Please return the stretch of the data from the line containing "groter dan 50" through the end of the data as a JSON list of strings, one per line, with blank lines and the pictures left out.

[DATA UNDER STUDY]

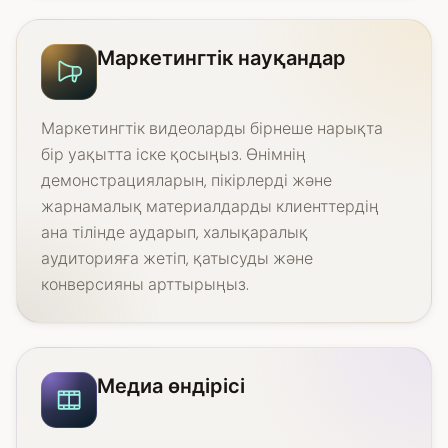
Маркетингтік науқандар
Маркетингтік видеоларды бірнеше нарықта
бір уақытта іске қосыңыз. Өнімнің
демонстрацияларын, пікірлерді және
жарнамалық материалдарды клиенттердің
ана тілінде аударып, халықаралық
аудиторияға жетіп, қатысуды және
конверсияны арттырыңыз.
Медиа өндірісі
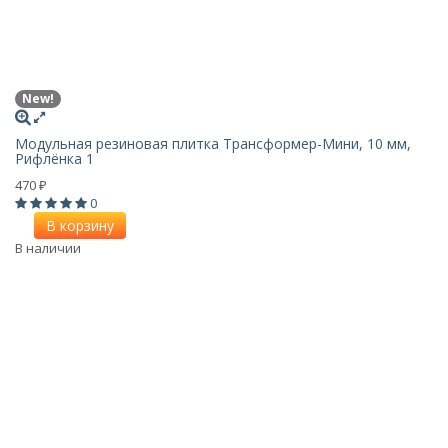
New!
Модульная резиновая плитка Трансформер-Мини, 10 мм,
Рифлёнка 1
470
₽
0
В корзину
В наличии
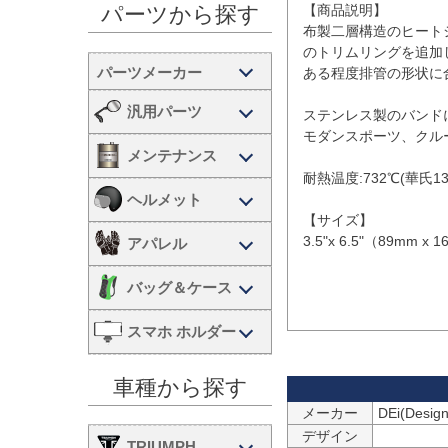
【商品説明】

パーツから探す
布製二層構造のヒート
のトリムリングを追加
ある程度排管の形状に
汎用パーツ
ステンレス製のバンド
モダンスポーツ、クル
メンテナンス
耐熱温度:732℃(華氏135
ヘルメット
【サイズ】

3.5"x 6.5"（89mm x 1
アパレル
バッグ＆ケース
スマホ ホルダー
車種から探す
メーカー
デザイン
TRIUMPH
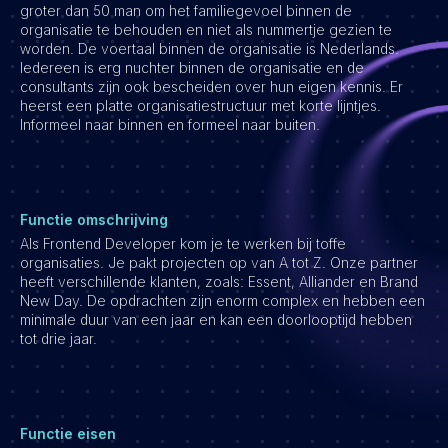
groter dan 50 man om het familiegevoel binnen de
organisatie te behouden en niet als nummertje gezien te
Vacatures
worden. De voertaal binnen de organisatie is Nederlands.
Iedereen is erg nuchter binnen de organisatie en de
consultants zijn ook bescheiden over hun eigen kennis. Er
heerst een platte organisatiestructuur met korte lijntjes.
Informeel naar binnen en formeel naar buiten.
Functie omschrijving
Als Frontend Developer kom je te werken bij toffe
organisaties. Je pakt projecten op van A tot Z. Onze partner
heeft verschillende klanten, zoals: Essent, Alliander en Brand
New Day. De opdrachten zijn enorm complex en hebben een
minimale duur van een jaar en kan een doorlooptijd hebben
tot drie jaar.
Functie eisen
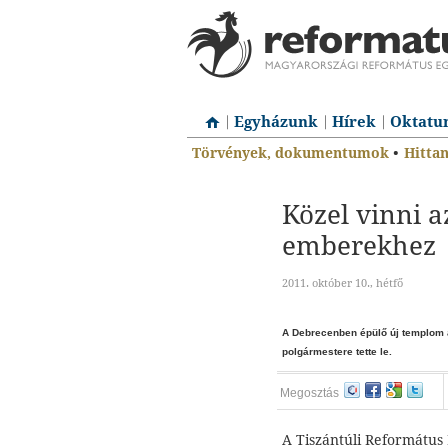
Egyházunk
Hírek
Oktatu
Törvények, dokumentumok
•
Hitta
Közel vinni 
emberekhez
2011. október 10., hétfő
A Debrecenben épülő új templom 
polgármestere tette le.
Megosztás
A Tiszántúli Református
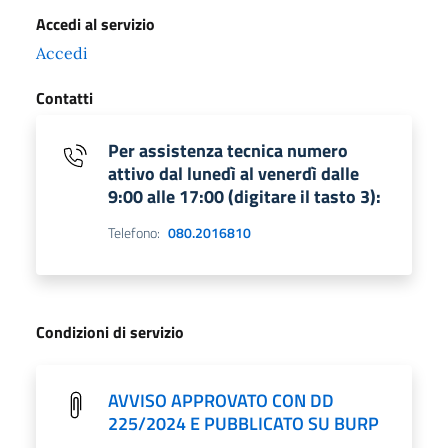
Accedi al servizio
Accedi
Contatti
Per assistenza tecnica numero
attivo dal lunedì al venerdì dalle
9:00 alle 17:00 (digitare il tasto 3):
Telefono:
080.2016810
Condizioni di servizio
AVVISO APPROVATO CON DD
225/2024 E PUBBLICATO SU BURP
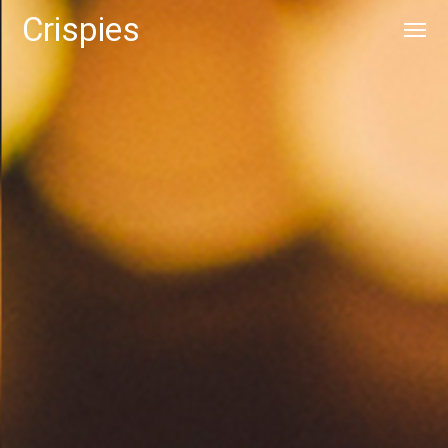
Crispies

[/DATA UNDER STUDY]

** EXERCISE OUTPUT **
[
  "groter dan 50 man om het familiegevoel binnen de",
  "organisatie te behouden en niet als nummertje gezien te",
  "Vacatures",
  "worden. De voertaal binnen de organisatie is Nederlands.",
  "Iedereen is erg nuchter binnen de organisatie en de",
  "consultants zijn ook bescheiden over hun eigen kennis. Er",
  "heerst een platte organisatiestructuur met korte lijntjes.",
  "Informeel naar binnen en formeel naar buiten.",
  "Functie omschrijving",
  "Als Frontend Developer kom je te werken bij toffe",
  "organisaties. Je pakt projecten op van A tot Z. Onze partner",
  "heeft verschillende klanten, zoals: Essent, Alliander en Brand",
  "New Day. De opdrachten zijn enorm complex en hebben een",
  "minimale duur van een jaar en kan een doorlooptijd hebben",
  "tot drie jaar.",
  "Functie eisen",
  "Egyházunk",
  "Hírek",
  "Oktatu",
  "Törvények, dokumentumok",
  "•",
  "Hitta",
  "Közel vinni ",
  "emberekhez",
  "2011. október 10., hétfő",
  "A Debrecenben épülő új templom ",
  "polgármestere tette le.",
  "Megosztás",
  "A Tiszántúli Református",
  "Accedi al servizio",
  "Accedi",
  "Contatti",
  "Per assistenza tecnica numero",
  "attivo dal lunedì al venerdì dalle",
  "9:00 alle 17:00 (digitare il tasto 3):",
  "Telefono:",
  "080.2016810",
  "Condizioni di servizio",
  "AVVISO APPROVATO CON DD",
  "225/2024 E PUBBLICATO SU BURP",
  "Crispies"
]